> **本文抜粋**:
########################################

Full Moon over Buck Lake ~満月の湖上

今、あるプロジェクトのために忙しく、休憩といえば、夜風に当たりに外にちょっと出るだけの生活をしている。この一週間は、夜空は雲もなく晴れて、今夜は満月と重なった。

レンズを通して見る夜は、目がとらえる夜とはちがう。人間の目は、光のレベルがある点よりも下がると、色を認識することができない。でもカメラはできるから、映った画像は、日中に撮影されたものと変わらない。月の角サイズが、太陽と同じで、月が色を変えることなく、日光を反射するからだ。「昼の湖上」という幻想を打ち破ることができるのは、空にかすかに見える星だけかもしれない。

Spanish Moss (サルオガセモドキ)

©William Ash

サルオガセモドキ (英名:Spanish Moss、学名:Tillandsia usneoides)は、南部のいたるところで見られる。英名が「スペインゴケ」なので、コケのように思われるが、実は花をつける植物。寄生植物だけれど、ただ木から垂れ下がっているだけ。

それぞれの個体は小さいが、互いにもつれあって下に長く伸びているので、大きな植物体に見える。薄暗く、沼地のような森では、かなり不気味に見える。でも、20世紀初期には、車の座席のクッション材として使われたというから、見る人間の視点によって、植物も違って見えるらしい。

In a Field, Revisited ~ 牧草地、再び

前のブログの記事で、この木の写真をのせたことがある。あのとき裸のこの木を見て、ハリケーン・イルマのせいだろうとは思ったが、どうも本当にそのようだ。植物の再生をみることは、うれしい……。あの力、勢い、歓び、そして調べ。

########################################

> **提供データ**:
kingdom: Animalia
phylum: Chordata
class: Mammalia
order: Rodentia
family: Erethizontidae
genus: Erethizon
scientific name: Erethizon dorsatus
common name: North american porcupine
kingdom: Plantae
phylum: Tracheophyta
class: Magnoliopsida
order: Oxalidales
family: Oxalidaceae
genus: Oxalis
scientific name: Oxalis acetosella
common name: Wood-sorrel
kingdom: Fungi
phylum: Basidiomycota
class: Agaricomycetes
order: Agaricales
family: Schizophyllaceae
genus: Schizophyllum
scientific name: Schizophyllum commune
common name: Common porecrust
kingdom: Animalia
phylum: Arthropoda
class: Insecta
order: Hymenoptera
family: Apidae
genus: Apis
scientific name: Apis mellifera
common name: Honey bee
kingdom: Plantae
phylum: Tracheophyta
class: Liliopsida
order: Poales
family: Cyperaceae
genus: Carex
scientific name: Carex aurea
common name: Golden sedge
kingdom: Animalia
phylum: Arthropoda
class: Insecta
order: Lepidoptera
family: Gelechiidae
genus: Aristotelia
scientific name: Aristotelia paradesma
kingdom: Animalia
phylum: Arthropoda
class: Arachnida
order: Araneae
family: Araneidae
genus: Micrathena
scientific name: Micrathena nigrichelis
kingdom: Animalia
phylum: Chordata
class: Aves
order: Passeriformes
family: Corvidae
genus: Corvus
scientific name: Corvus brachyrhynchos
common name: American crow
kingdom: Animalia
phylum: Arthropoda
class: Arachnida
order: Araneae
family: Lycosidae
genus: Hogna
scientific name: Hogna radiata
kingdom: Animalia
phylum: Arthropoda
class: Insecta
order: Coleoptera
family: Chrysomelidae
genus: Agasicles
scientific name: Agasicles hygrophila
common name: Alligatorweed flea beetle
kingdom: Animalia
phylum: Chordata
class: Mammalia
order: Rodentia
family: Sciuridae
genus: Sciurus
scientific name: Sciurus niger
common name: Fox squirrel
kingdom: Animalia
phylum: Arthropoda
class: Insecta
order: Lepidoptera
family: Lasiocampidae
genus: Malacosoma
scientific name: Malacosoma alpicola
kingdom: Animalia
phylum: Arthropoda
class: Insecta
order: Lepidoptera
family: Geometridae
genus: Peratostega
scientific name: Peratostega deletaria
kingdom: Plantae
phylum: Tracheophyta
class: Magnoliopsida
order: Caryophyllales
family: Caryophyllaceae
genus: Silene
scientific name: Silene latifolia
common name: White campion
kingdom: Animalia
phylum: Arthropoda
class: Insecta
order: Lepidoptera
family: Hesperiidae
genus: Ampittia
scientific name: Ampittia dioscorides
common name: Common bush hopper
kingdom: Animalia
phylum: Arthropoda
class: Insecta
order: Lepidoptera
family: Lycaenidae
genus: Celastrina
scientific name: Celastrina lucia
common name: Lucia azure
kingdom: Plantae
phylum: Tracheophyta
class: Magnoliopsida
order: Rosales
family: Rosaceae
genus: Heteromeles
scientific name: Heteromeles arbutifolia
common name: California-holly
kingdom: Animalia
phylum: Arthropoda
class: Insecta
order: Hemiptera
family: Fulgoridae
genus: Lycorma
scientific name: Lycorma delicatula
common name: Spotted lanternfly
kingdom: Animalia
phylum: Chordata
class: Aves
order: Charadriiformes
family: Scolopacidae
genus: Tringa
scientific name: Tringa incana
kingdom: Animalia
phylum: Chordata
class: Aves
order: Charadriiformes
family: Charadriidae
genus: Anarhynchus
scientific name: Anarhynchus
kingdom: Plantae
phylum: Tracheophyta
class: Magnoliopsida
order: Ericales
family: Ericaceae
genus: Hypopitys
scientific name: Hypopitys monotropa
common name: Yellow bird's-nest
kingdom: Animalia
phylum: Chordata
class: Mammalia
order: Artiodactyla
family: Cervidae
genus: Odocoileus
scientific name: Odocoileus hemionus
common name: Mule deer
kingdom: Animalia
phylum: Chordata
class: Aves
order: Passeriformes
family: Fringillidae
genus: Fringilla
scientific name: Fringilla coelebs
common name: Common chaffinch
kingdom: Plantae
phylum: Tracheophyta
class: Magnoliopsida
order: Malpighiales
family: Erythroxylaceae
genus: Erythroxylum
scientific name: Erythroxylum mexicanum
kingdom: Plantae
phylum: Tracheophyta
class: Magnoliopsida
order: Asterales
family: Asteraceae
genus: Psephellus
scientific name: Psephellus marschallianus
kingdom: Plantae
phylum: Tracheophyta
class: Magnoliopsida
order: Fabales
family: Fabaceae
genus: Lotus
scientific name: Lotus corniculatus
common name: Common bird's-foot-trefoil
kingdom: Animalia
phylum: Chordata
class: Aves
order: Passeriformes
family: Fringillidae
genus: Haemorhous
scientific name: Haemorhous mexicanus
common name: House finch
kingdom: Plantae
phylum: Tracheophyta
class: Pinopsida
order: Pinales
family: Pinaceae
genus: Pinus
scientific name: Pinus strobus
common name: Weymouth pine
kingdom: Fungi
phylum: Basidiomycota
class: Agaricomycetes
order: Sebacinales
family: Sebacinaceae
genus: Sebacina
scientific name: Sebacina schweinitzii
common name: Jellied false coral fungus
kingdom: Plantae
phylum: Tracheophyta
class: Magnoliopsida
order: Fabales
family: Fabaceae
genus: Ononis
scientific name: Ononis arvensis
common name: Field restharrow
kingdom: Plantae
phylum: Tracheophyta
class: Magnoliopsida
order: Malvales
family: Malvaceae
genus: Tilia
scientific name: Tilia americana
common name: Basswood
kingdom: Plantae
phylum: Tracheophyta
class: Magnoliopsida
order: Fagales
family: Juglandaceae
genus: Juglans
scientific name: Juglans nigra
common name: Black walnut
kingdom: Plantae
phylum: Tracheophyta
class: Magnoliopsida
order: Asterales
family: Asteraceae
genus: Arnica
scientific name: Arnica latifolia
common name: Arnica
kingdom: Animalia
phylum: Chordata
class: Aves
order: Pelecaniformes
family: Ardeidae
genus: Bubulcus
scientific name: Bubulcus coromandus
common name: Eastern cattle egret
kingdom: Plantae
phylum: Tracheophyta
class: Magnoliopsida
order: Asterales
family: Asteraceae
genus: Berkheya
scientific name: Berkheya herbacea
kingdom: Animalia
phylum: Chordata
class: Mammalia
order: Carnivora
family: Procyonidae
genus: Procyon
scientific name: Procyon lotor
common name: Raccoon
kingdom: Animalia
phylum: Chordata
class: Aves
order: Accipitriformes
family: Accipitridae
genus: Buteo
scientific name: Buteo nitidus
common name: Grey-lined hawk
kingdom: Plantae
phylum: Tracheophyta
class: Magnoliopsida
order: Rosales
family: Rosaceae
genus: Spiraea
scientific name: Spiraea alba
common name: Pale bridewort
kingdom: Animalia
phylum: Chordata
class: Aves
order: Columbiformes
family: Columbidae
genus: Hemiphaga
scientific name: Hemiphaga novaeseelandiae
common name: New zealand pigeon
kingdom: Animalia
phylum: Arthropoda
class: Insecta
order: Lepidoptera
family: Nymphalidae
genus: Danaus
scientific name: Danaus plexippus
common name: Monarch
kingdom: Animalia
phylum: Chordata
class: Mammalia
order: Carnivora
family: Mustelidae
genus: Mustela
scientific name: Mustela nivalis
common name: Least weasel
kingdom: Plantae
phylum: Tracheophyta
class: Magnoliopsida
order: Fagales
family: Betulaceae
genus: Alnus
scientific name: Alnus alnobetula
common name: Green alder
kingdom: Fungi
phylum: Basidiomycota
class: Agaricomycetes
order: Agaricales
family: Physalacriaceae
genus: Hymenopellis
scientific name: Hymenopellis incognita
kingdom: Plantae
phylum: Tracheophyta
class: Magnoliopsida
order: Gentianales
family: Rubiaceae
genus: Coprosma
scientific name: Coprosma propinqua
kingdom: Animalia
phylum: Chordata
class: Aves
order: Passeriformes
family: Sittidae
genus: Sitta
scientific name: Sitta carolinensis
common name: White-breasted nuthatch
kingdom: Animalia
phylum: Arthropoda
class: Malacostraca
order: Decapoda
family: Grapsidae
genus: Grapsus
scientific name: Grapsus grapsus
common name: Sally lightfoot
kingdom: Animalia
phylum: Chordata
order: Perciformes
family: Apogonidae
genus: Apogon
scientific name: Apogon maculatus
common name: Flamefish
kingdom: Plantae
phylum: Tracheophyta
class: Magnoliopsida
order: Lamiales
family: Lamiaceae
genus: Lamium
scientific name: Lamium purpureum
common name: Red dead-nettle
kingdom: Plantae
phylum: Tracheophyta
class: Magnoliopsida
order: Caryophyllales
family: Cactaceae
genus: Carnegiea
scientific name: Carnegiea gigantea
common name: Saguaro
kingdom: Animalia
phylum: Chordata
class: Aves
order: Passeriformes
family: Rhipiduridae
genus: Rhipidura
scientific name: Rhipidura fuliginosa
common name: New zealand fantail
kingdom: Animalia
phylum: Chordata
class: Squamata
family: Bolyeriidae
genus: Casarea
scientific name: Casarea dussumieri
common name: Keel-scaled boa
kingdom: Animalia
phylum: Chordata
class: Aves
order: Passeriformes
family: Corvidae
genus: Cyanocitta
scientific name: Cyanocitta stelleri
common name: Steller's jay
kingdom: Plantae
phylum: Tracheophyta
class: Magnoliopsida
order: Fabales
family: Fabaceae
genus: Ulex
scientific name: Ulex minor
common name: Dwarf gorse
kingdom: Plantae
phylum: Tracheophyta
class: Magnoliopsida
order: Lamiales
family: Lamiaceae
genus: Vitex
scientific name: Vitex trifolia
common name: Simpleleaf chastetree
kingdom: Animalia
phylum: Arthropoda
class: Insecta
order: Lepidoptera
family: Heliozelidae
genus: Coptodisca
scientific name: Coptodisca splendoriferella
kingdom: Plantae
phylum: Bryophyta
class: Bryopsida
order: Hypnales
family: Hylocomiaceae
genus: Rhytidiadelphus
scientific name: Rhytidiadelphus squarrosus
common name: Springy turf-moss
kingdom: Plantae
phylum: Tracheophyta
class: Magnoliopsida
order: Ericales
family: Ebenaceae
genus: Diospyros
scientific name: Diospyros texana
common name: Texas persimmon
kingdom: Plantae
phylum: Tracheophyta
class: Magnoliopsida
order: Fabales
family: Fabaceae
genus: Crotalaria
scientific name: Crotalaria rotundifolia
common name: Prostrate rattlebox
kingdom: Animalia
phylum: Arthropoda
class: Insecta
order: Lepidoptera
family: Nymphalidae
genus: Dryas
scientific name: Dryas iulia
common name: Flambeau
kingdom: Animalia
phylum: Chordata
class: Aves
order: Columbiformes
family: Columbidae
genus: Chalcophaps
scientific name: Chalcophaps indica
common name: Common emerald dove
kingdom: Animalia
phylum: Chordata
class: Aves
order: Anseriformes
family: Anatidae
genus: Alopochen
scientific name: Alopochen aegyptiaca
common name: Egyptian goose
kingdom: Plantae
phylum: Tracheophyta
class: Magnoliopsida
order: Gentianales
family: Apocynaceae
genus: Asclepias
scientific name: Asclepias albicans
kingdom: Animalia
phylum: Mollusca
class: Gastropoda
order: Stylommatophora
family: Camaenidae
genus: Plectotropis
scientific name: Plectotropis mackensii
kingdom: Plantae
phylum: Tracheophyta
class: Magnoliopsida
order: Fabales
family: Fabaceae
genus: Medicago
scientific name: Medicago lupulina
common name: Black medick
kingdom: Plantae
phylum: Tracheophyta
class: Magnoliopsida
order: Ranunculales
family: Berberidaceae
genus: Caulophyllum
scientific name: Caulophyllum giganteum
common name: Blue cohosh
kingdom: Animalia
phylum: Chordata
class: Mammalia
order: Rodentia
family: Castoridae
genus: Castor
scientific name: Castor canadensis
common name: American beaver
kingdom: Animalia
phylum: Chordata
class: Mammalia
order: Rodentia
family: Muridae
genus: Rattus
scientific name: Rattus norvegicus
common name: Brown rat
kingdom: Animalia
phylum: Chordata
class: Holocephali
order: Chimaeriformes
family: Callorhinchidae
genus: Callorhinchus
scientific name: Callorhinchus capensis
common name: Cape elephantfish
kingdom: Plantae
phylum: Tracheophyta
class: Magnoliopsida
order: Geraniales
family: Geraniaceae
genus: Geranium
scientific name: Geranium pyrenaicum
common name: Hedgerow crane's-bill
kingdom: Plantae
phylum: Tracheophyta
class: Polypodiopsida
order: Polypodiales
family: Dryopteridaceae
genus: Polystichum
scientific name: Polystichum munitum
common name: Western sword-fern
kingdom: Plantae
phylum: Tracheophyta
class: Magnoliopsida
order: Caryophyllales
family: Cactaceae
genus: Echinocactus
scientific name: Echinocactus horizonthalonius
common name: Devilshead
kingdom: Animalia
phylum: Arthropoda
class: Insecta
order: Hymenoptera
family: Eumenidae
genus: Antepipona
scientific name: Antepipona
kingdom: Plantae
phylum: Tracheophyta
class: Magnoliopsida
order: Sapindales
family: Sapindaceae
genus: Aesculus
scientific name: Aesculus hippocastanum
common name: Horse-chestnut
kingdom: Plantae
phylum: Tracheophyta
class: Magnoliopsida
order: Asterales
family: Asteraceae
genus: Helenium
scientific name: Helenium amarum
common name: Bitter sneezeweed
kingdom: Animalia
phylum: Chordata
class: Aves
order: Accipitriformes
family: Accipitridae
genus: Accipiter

########################################

> **作業指示**:
• a. 次の(i)〜(iii)が本文抜粋の内容と合っているか、それぞれ「はい」か「いいえ」で答え、判断の根拠となる本文の語句をそのまま引用せよ。(i) 人間の目は、光が一定のレベルより弱くなると色を見分けられない。(ii) サルオガセモドキはコケの一種だ。(iii) サルオガセモドキは20世紀初期に家具の詰め物として使われた。
• b. 満月の湖や植物を綴った本文抜粋を、最後の文の後から書き継げ。

> **解答**:
• a.
(i) はい。「人間の目は、光のレベルがある点よりも下がると、色を認識することができない」
(ii) いいえ。「コケのように思われるが、実は花をつける植物」
(iii) いいえ。「車の座席のクッション材として使われた」

• b.
Alien Landscape, Part 1 ~ 異質な風景 Part 1

©William Ash

自分にとってフロリダの景色はとても異質で、どこかにまだ相いれないものがある。自然光の中で撮影してきたけれど、この土地を理解していないせいだろうか、なかなか難しい。むしろ、この土地から自分が感じるものは、赤外線撮影で得られたイメージのほうが近い。

The Aftermath of Irma ~ イルマが残したもの

9月10日11日にかけて、ハリケーン・イルマがフロリダを縦断した。あれからひと月近くたつのに、今でも復旧作業は続いている。Brevard郡のセントジョンリバーの近くでは、画像のとおり、道路は通行禁止状態。水が引くのは、いつのことか。

Shitamachi~下町

東京は、日本でもっとも近代化された都市とされ、風景は絶え間なく変化している。ところが、開発の波をうまく逃れてきた地域もある。たとえば谷中。大好きな下町だ。

谷中は、今ではよく知られた下町だが、かつては農家が点在する山林地にすぎなかった。ところが、そんな場所を変える事件が起きた。1657年の明暦の大火だ。江戸の65%が焼けて、10万人が亡くなった。この大火事の火元はお寺と言われ、徳川将軍によって多くの寺が、江戸の北に移された。谷中は、このお寺大移動によって生まれた町のひとつだった。写真集「EARTH WATER FIRE WIND EMPTINESS ~ 地水火風空」より。